ASSIGNMENT: Decide whether each statement agrees with the statin incentive trial summary, answering yes or no and quoting the words of the summary that settle it: (a) Physicians in the physician incentives group could receive up to $1024 per enrolled patient who met LDL-C goals. (b) Incentives given to patients alone led to a statistically significant reduction in LDL-C levels at 12 months. (c) Patients in the control group received no money for taking part in the trial.

[PASSAGE TO READ Boundary: Start]

Aim and key question
Cardiovascular disease (CVD) is the leading cause of death in the United States, and clinical trials indicate that taking statins (HMG-CoA reductase inhibitors) to lower cholesterol reduces the risk of myocardial infarction by about 30%. Despite proven benefits, the relatively low cost, once-a-day dosing, and few adverse effects, the population effectiveness of statins is limited for 2 reasons. First, physicians underprescribe statins or fail to intensify treatment when indicated. Second, approximately half of patients prescribed statins discontinue usage within a year, even among those surviving acute coronary syndromes. Poor adherence is associated with worse outcomes, higher hospitalization and mortality rates, and increased health care costs among patients with CVD.
The key question being researched was whether provider behavior and its alignment with patient outcomes via incentives would yield benefits beyond “usual” care.
Intervention and design
This was one of the largest and more complex trials conducted using the Way To Health plaform across multiple organizations, associated sites, providers and patients. The study was conducted in conjunction with the University of Pennsylvania Health System, Geisinger and Harvard Vanguard.
Interventions - Primary care physicians were randomly assigned to control, physician incentives, patient incentives, or shared physician-patient incentives. Physicians in the physician incentives group were eligible to receive up to $1024 per enrolled patient meeting LDL-C goals. Patients in the patient incentives group were eligible for the same amount, distributed through daily lotteries tied to medication adherence. Physicians and patients in the shared incentives group shared these incentives. Physicians and patients in the control group received no incentives tied to outcomes, but all patient participants received up to $355 each for trial participation.
Main Outcomes and Measures - The primary outcome that was measured was the change in LDL-C level at 12 months.
Way to Health use
Enrollment: Enroll and randomize participants across the study arms
Device Data Integration: Collect data from the devices by patient
Rules Engine: Set and monitor activity and achievement vs targets
Behavioral Economics: Award cash incentives by study arm
Findings and conclusions
In primary care practices, shared financial incentives for physicians and patients, but not incentives to physicians or patients alone, resulted in a statistically significant difference in reduction of LDL-C levels at 12 months
Additionally, adherence to medications went up significantly as well.
This study is important in that it showed that incentives that align patient and provider behavior result in significantly better outcomes.

[PASSAGE TO READ Boundary: End]
[RECORD EXTRACTS Boundary: Start]

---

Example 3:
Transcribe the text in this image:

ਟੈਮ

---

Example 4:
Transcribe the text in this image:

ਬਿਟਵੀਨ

[RECORD EXTRACTS Boundary: End]

RESULT:
(a) Yes: "Physicians in the physician incentives group were eligible to receive up to $1024 per enrolled patient meeting LDL-C goals."
(b) No: "shared financial incentives for physicians and patients, but not incentives to physicians or patients alone, resulted in a statistically significant difference in reduction of LDL-C levels at 12 months"
(c) No: "all patient participants received up to $355 each for trial participation."